- _任务要求_:
用两句话概括下面这篇关于删除链表倒数第 n 个节点的题解。

[LeetCode]Remove Nth Node From End of List

Question:
Given a linked list, remove the nth node from the end of list and return its head.

For example,

Given linked list: 1->2->3->4->5, and n = 2.

After removing the second node from the end, the linked list becomes 1->2->3->5.

Note:
Given n will always be valid.

本题难度easy，常规方法就不介绍了。我在discuss看到华人写的另一种解法，方法很不错。帖子是：​​My java solution, using a fast pointer​​​，作者：传说选手。
方法：
1、fast pointer move n steps in advance
2、cur pointer and fast pointer move together
3、do the reconnection
我对其代码进行了改进：

public class Solution {
    public ListNode removeNthFromEnd(ListNode head, int n) {
        //require
        if(head==null)
            return head;
        ListNode fast=head;
        ListNode fake=new ListNode(0);
        fake.next=head;
        //invariant
        while(n>0){//move fast n steps in advance
            fast=fast.next;
            n--;
        }
        ListNode cur=fake;
        while(fast!=null){
            fast=fast.next;
            cur=cur.next;
        }
        cur.next=cur.next.next;
        //ensure
        return fake.next;
    }
}

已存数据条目
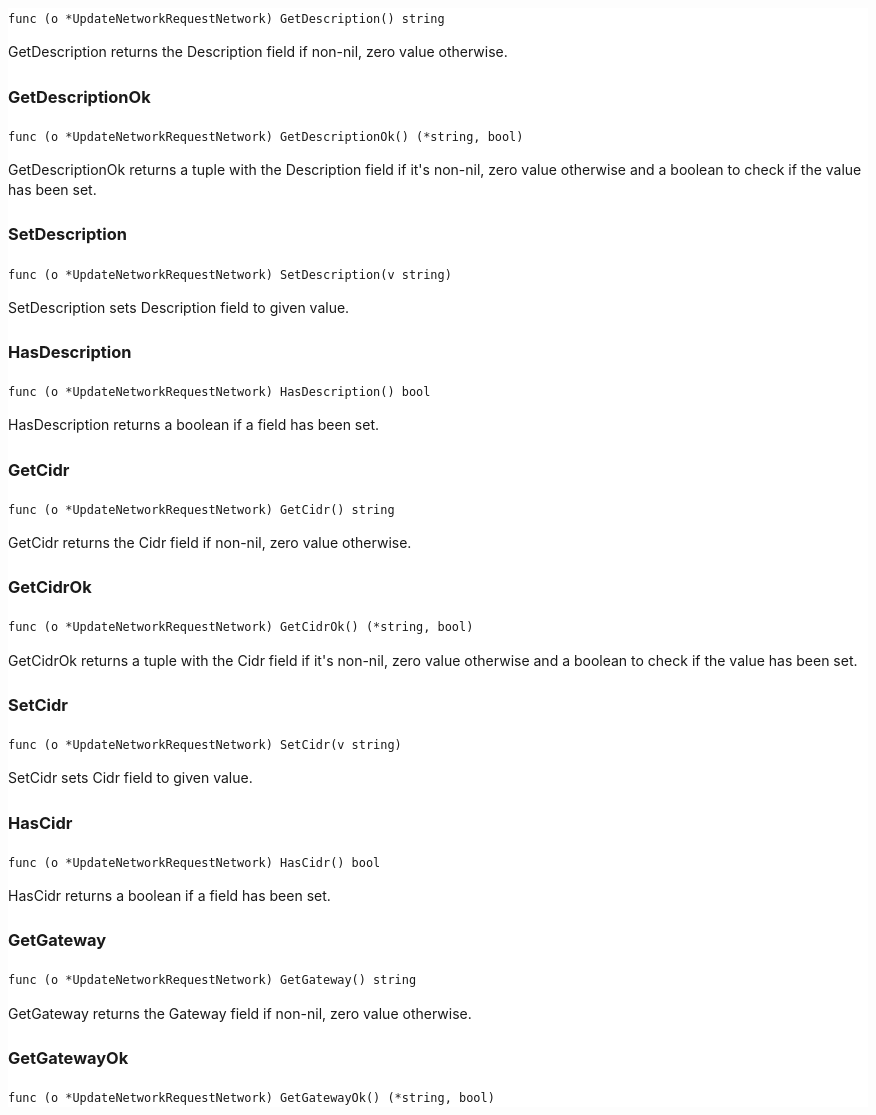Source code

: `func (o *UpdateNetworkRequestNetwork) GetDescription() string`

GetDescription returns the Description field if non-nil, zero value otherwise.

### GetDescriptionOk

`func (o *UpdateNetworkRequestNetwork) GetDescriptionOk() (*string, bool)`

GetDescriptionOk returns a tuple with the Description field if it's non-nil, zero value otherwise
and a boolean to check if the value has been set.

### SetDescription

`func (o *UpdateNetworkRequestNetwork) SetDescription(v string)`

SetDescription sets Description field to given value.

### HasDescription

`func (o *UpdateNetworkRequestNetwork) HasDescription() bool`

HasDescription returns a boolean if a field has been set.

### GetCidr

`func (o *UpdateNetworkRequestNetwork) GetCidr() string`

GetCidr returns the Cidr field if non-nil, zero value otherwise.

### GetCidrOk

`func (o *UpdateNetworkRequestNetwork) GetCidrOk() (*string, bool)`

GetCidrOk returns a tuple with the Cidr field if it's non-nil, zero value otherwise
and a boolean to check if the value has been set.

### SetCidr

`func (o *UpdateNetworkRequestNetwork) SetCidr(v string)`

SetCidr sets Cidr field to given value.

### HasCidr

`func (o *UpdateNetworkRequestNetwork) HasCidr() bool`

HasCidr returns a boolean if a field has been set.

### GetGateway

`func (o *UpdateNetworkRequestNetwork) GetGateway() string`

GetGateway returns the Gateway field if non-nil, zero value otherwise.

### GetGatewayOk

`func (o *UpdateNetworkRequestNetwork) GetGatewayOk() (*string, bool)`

- _练习答案_:
该题要求删除给定链表的倒数第 n 个节点并返回头节点，例如链表 1->2->3->4->5 在 n 为 2 时会变为 1->2->3->5。作者介绍了在讨论区看到的一种快指针解法：先让快指针提前移动 n 步，再让 cur 指针与快指针一起移动，最后重新连接，并给出了自己改进后的代码。